The problem » Your task is to restate word for word the line containing "t à l’association" and each line that follows it in the listing, and only those.

Entries shown »
--- START ---

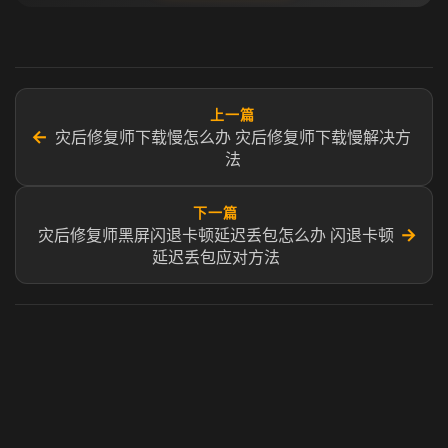
上一篇
←
灾后修复师下载慢怎么办 灾后修复师下载慢解决方
法
下一篇
→
灾后修复师黑屏闪退卡顿延迟丢包怎么办 闪退卡顿
延迟丢包应对方法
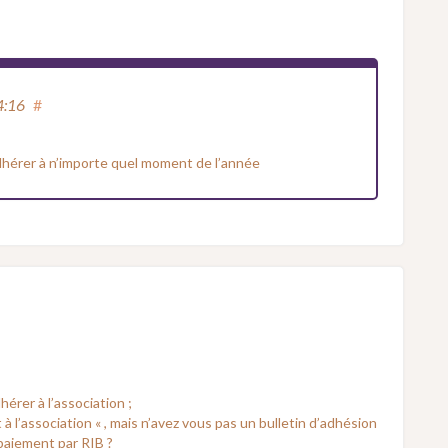
4:16
#
adhérer à n’importe quel moment de l’année
rer à l’association ;
t à l’association « , mais n’avez vous pas un bulletin d’adhésion
 paiement par RIB ?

--- END ---

Written response »
t à l’association « , mais n’avez vous pas un bulletin d’adhésion
 paiement par RIB ?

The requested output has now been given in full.